A senior inmate at the state’s Franklin Medical Center in Columbus was diagnosed with Legionnaires’ disease this past weekend, according to the Ohio Department of Rehabilitation and Correction.
The 69-year-old man, who has multiple chronic diseases, was staying in the Zone B minimum security prison facility at the center in the 1800 block of Harmon Avenue on the West Side. He had experienced nausea and vomiting for two days when he was taken Saturday to the Wexner Medical Center at the Ohio State University, said JoEllen Smith, spokeswoman for the state rehabilitation and correction department.
The man was diagnosed at the hospital with Legionnaires’ disease, but his condition is not considered to be life threatening, Smith said.
Meanwhile, the Zone B area — where 364 inmates are housed — is being inspected to determine the potential source of the problem, said Kevin Runyon, medical operations director for the Ohio Department of Rehabilitation and Correction.
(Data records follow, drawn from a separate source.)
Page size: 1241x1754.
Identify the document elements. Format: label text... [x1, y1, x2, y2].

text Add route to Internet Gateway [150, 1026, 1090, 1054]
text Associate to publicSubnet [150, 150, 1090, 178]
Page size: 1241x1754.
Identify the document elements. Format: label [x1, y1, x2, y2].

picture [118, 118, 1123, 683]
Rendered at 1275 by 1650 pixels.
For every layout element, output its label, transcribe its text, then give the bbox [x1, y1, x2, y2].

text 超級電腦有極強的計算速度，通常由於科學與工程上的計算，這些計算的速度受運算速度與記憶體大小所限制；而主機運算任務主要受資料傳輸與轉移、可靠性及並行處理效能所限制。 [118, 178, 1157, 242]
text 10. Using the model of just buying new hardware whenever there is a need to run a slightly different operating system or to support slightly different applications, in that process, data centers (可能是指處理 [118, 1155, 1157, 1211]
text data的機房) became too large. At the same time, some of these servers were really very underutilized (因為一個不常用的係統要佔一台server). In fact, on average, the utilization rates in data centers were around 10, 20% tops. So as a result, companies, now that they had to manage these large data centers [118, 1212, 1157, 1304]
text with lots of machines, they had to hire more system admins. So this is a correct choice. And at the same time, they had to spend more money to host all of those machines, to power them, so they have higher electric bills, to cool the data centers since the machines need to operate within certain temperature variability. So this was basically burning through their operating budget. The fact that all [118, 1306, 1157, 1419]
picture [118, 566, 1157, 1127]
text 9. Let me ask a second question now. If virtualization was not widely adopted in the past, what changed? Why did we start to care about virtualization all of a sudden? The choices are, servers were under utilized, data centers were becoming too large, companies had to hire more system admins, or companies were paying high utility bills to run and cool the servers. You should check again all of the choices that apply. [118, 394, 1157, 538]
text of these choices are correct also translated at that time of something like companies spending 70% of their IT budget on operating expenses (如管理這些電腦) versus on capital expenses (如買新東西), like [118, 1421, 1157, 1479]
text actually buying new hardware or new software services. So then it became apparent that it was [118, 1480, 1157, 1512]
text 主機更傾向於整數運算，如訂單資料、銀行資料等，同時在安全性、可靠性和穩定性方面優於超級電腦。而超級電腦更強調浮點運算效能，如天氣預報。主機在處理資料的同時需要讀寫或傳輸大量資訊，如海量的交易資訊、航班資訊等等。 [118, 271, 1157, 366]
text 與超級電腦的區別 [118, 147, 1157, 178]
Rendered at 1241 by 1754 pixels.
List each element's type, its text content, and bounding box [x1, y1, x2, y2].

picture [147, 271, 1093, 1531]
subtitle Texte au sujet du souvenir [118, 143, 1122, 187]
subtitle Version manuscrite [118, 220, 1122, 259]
An inoperable shower, near where the 69-year-old man was staying, is suspected, Runyon said. The whole shower and water system will be flushed and hyper-chlorinated, he said.
Legionella bacteria is naturally found in water but can become a health concern when it spreads into a building’s water systems, showers and faucets. People with weakened immune systems can become vulnerable to the bacteria and develop Legionnaires’ disease, according to the federal Centers for Disease Control and Prevention.
In 2017, a total of four inmates were diagnosed with Legionnaires’ disease over two occasions at the Franklin Medical Center.
The Mount Carmel Grove City hospital – a $361 million facility which opened April 28 — recently experienced an outbreak of Legionnaires’ disease with at least 16 confirmed cases. One of the diagnosed patients, Deanna “Dee” Rezes, 75, of Grove City, died on June 2.